Apollonia lost her teeth in Egypt. In England her teeth in their thousands were distributed and sold to mint money.

One of the “holy teeth” of Apollonia is kept in the Cathedral in Rab in Croatia, to be venerated and adored.

She died in 248 A.D in Alexandria in Egypt.  No one is sure when she was canonized, and what process of beautification she went through. But Roman Catholic legends say there were a popular acclamation around 300 A.D.

 Apollonia of Alexandria was not canonized. She was declared a saint before the official canonization process was instituted. She would have been proclaimed a saint by popular acclamation based on her life and merits, probably to a local bishop.

Source: Wikianswers:

Even the plyer is kept for adoration in the Cathedral in Porto in Portugal.
In many Roman Catholic paintings Apollonia is holding a plyer with one of her teeth.
Here the pale toothless saint, has long golden hair. Not typical Egyptian.

When you read the fine print in Wikipedia, you will see that the teeth of this lady were scattered over many nations. In Roman Catholic England her teeth were distributed in thousands to mint money. Her head, body parts and bones were also cut off the skeleton, and scattered.

 William S. Walsh noted that, though the major part of her relics were preserved in the former church of St. Apollonia at Rome,

her head at the Basilica di Santa Maria in Trastevere,

her arms at the Basilica di San Lorenzo fuori le Mura,

parts of her jaw in St. Basil’s,

and other relics are in the Jesuit church at Antwerp, in St. Augustine’s at Brussels, in the Jesuit church at Mechlin, in St. Cross at Liege, in the treasury of the cathedral of Porto, and in several churches at Cologne.

These relics consist in some cases of a solitary tooth or a splinter of bone. In the Middle Ages, objects claimed to be her teeth were sold as toothache cures.

During the reign of Henry VI of England, several tons of these purported teeth were collected in an effort to stop the scam.

Source: Wikipedia

Saint Apollonia was one of a group of virgin martyrs who suffered in Alexandria during a local uprising against the Christians prior to the persecution of Decius. According to legend, her torture included having all of her teeth violently pulled out or shattered. For this reason, she is popularly regarded as the patroness of dentistry and those suffering from toothache or other dental problems.

My comment:

It is disturbing to have tooth ache.  The Pope have a saint for everything, so why not for all who have costumed to much sweets or skipped the tooth paste.

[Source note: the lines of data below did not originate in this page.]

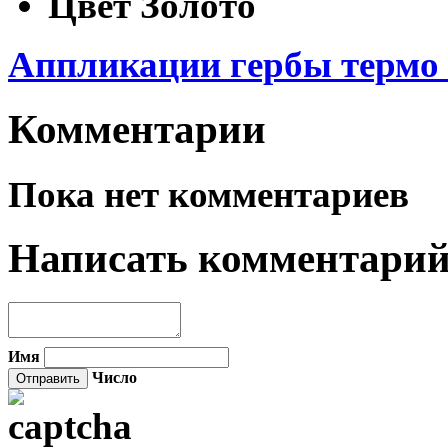
Цвет
Золото
Аппликации гербы термо 
Комментарии
Пока нет комментариев
Написать комментари
Имя
Число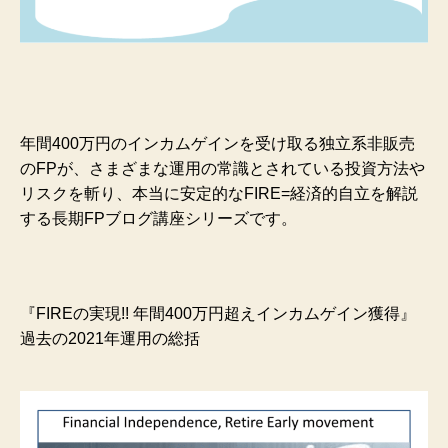
年間400万円のインカムゲインを受け取る独立系非販売
のFPが、さまざまな運用の常識とされている投資方法や
リスクを斬り、本当に安定的なFIRE=経済的自立を解説
する長期FPブログ講座シリーズです。
『FIREの実現!! 年間400万円超えインカムゲイン獲得』
過去の2021年運用の総括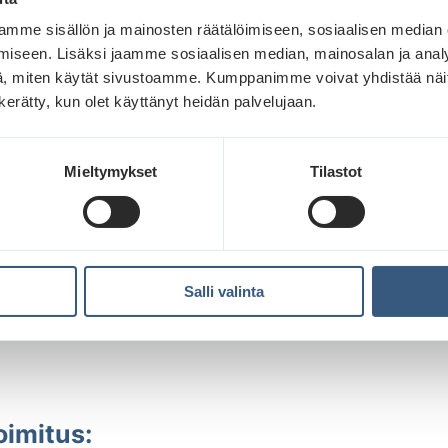
EN:
mme sisällön ja mainosten räätälöimiseen, sosiaalisen median
ttä nimestä selviää seuraavat:
iseen. Lisäksi jaamme sosiaalisen median, mainosalan ja analy
, miten käytät sivustoamme. Kumppanimme voivat yhdistää näitä t
n kerätty, kun olet käyttänyt heidän palvelujaan.
Mieltymykset
Tilastot
istojen nimeämisohjeet löydät
täältä
_xtrack_vk 30_3360x1008.mp4
Salli valinta
oimitus: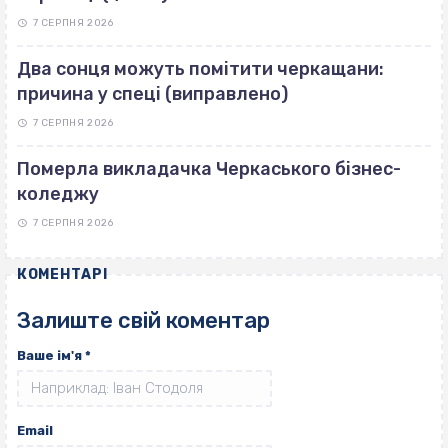
7 СЕРПНЯ 2026
Два сонця можуть помітити черкащани:
причина у спеці (виправлено)
7 СЕРПНЯ 2026
Померла викладачка Черкаського бізнес-
коледжу
7 СЕРПНЯ 2026
КОМЕНТАРІ
Залиште свій коментар
Ваше ім'я
*
Email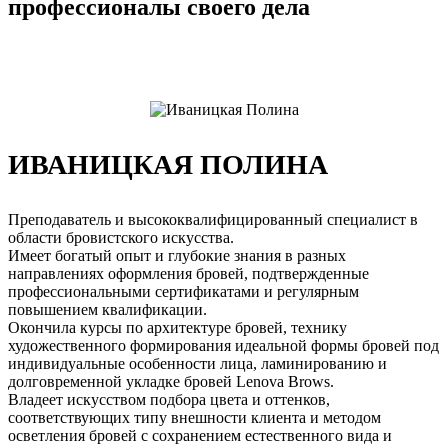
профессионалы своего дела
ИВАНИЦКАЯ ПОЛИНА
Преподаватель и высококвалифицированный специалист в
области бровистского искусства.
Имеет богатый опыт и глубокие знания в разных
направлениях оформления бровей, подтвержденные
профессиональными сертификатами и регулярным
повышением квалификации.
Окончила курсы по архитектуре бровей, технику
художественного формирования идеальной формы бровей под
индивидуальные особенности лица, ламинированию и
долговременной укладке бровей Lenova Brows.
Владеет искусством подбора цвета и оттенков,
соответствующих типу внешности клиента и методом
осветления бровей с сохранением естественного вида и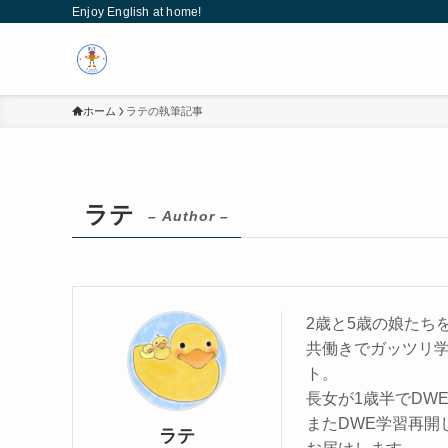
Enjoy English at home!
ホーム
ラテの執筆記事
ラテ
– Author –
2歳と5歳の娘たち
共働きでガッツリ
ト。
長女が1歳半でDWE
またDWE学習再開
ラテ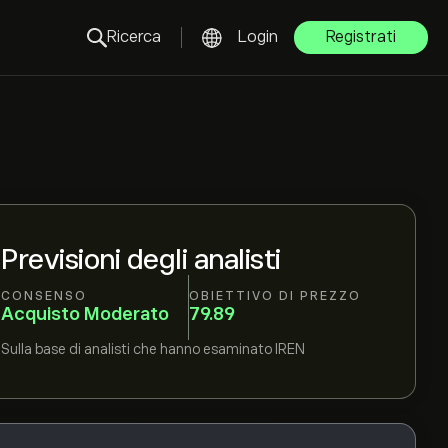
Ricerca
Login
Registrati
Previsioni degli analisti
CONSENSO
OBIETTIVO DI PREZZO
Acquisto Moderato
79.89
Sulla base di
analisti che hanno esaminato
IREN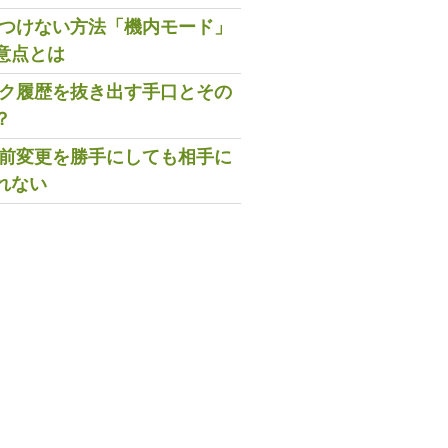
既読つけない方法「機内モード」
意点とは
トーク履歴を抜き出す手口とその
？
の名前変更を勝手にしても相手に
れない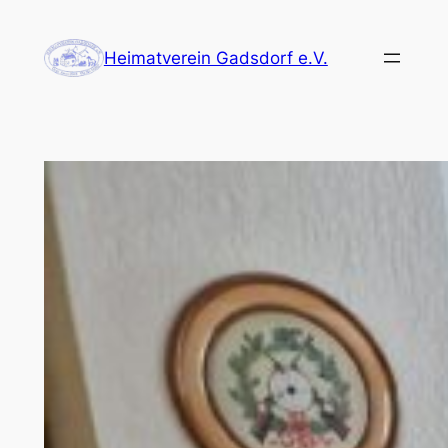
Zum
Inhalt
Heimatverein Gadsdorf e.V.
springen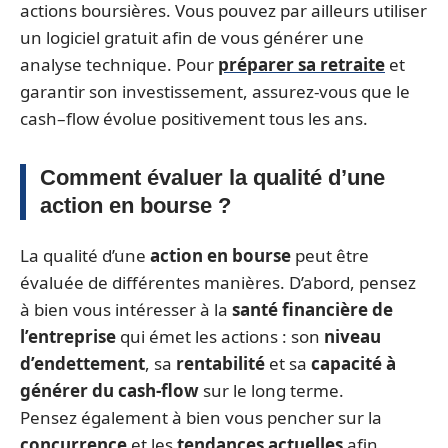
actions boursières. Vous pouvez par ailleurs utiliser
un logiciel gratuit afin de vous générer une
analyse technique. Pour
préparer sa retraite
et
garantir son investissement, assurez-vous que le
cash–flow évolue positivement tous les ans.
Comment évaluer la qualité d’une
action en bourse ?
La qualité d’une
action en bourse
peut être
évaluée de différentes manières. D’abord, pensez
à bien vous intéresser à la
santé financière de
l’entreprise
qui émet les actions : son
niveau
d’endettement
, sa
rentabilité
et sa
capacité à
générer du cash-flow
sur le long terme.
Pensez également à bien vous pencher sur la
concurrence
et les
tendances actuelles
afin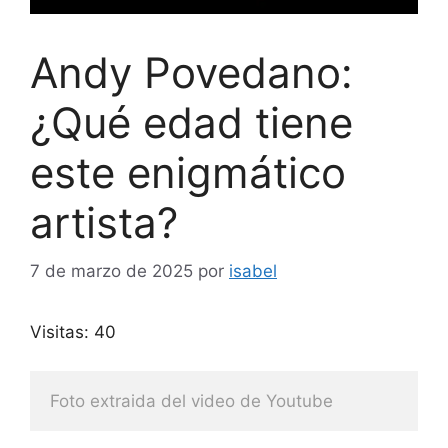
Andy Povedano:
¿Qué edad tiene
este enigmático
artista?
7 de marzo de 2025
por
isabel
Visitas: 40
Foto extraida del video de Youtube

Since some Roman Catholics do not trust Wikipedia, let me also quote the Catholic Encyclopedia

  The Roman Church celebrates her memory on 9 February, and she is popularly invoked against the toothache because of the torments she had to endure. She is represented in art with pincers in which a tooth is held. There was a church dedicated to her at Rome but it no longer exists. The little square, however, in which it stood is still called “Piazza Sant’ Apollonia”.

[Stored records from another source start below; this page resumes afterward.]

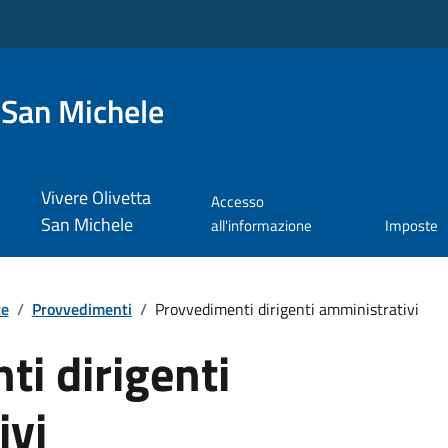
 San Michele
Vivere Olivetta
Accesso
San Michele
all'informazione
Imposte
te
/
Provvedimenti
/
Provvedimenti dirigenti amministrativi
i dirigenti
ivi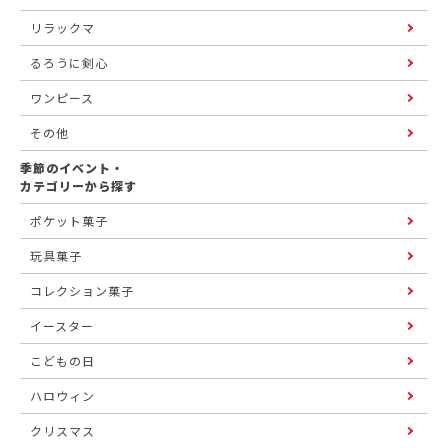
リラックマ
るろうに剣心
ワンピース
その他
季節のイベント・
カテゴリーから探す
ポケット菓子
玩具菓子
コレクション菓子
イースター
こどもの日
ハロウィン
クリスマス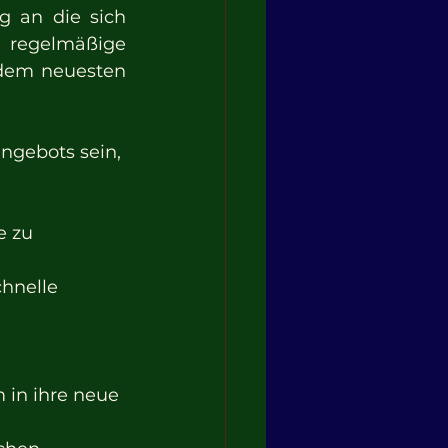
 an die sich 
regelmäßige 
dem neuesten 
ngebots sein, 
e zu 
hnelle 
 in ihre neue 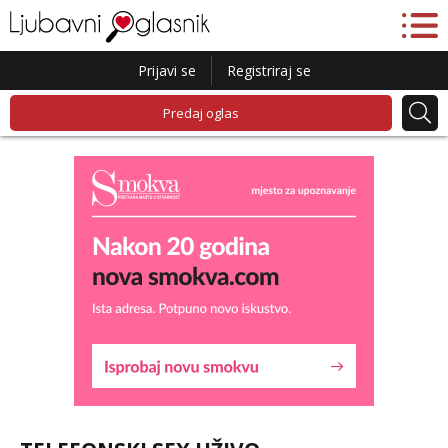
Prijavi se
Registriraj se
Predaj oglas
Liliana
Razgovaram :)
Tel:
064/677-677
- Kod: #69
tel:0,93€ - mob:1,12€ min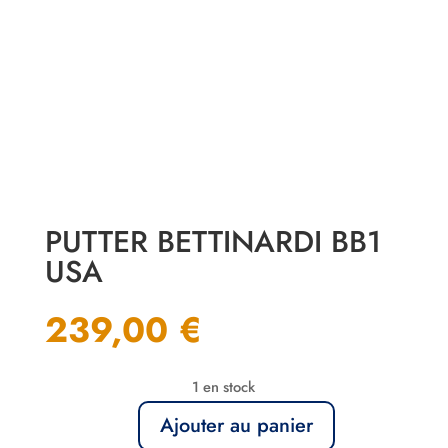
PUTTER BETTINARDI BB1
USA
239,00
€
1 en stock
Ajouter au panier
quantité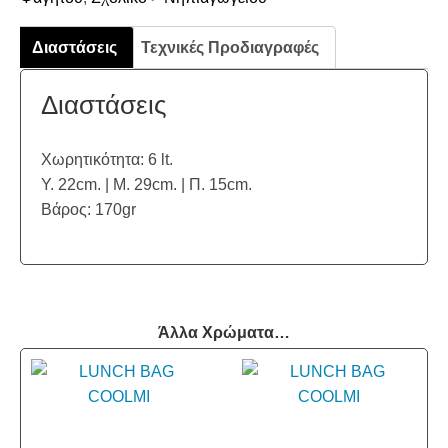
Διαστάσεις
Τεχνικές Προδιαγραφές
Διαστάσεις
Χωρητικότητα: 6 lt.
Υ. 22cm. | Μ. 29cm. | Π. 15cm.
Βάρος: 170gr
Άλλα Χρώματα…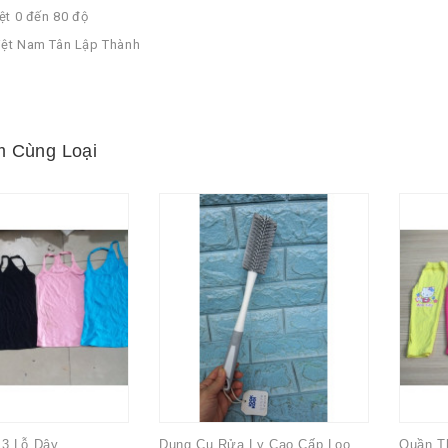
iệt 0 đến 80 độ
iệt Nam Tân Lập Thành
 Cùng Loại
3 Lỗ Dây
Dụng Cụ Rửa Ly Cao Cấp Look Kool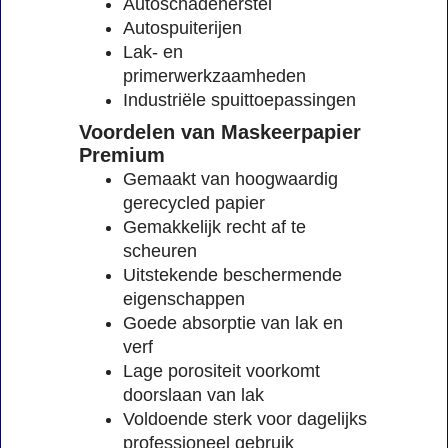
Autoschadeherstel
Autospuiterijen
Lak- en
primerwerkzaamheden
Industriële spuittoepassingen
Voordelen van Maskeerpapier
Premium
Gemaakt van hoogwaardig
gerecycled papier
Gemakkelijk recht af te
scheuren
Uitstekende beschermende
eigenschappen
Goede absorptie van lak en
verf
Lage porositeit voorkomt
doorslaan van lak
Voldoende sterk voor dagelijks
professioneel gebruik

 Source: Catholic Encyclopedia.

Since it is possible to fool religious people and loot them of all their money, a “Holy tooth scam” seems to be an act of genius corruptible priests.

To prove the origin of a teeth is hardly possible without DNA samples or X-ray’s. In particular a teeth from a person who died 1400 years before King Henry VI brought an end to the religious scam of the Papists.

Do people get fooled today?

In the Cathedral of Porto in Portugal the ‘Holy tooth” is placed in a monstrance. The tooth is preserved together with a “Holy plyer”.  If the lady lost here teeth during torture:  Why is she presented holding the plyer and her own teeth?

 2 Corinthians 2:17
Unlike so many, we do not peddle the word of God for profit. On the contrary, in Christ we speak before God with sincerity, as those sent from God.

This makes sense. When people have tooth ache, just use a plyer and pull the tooth out. No more pain. No dental bill to be paid.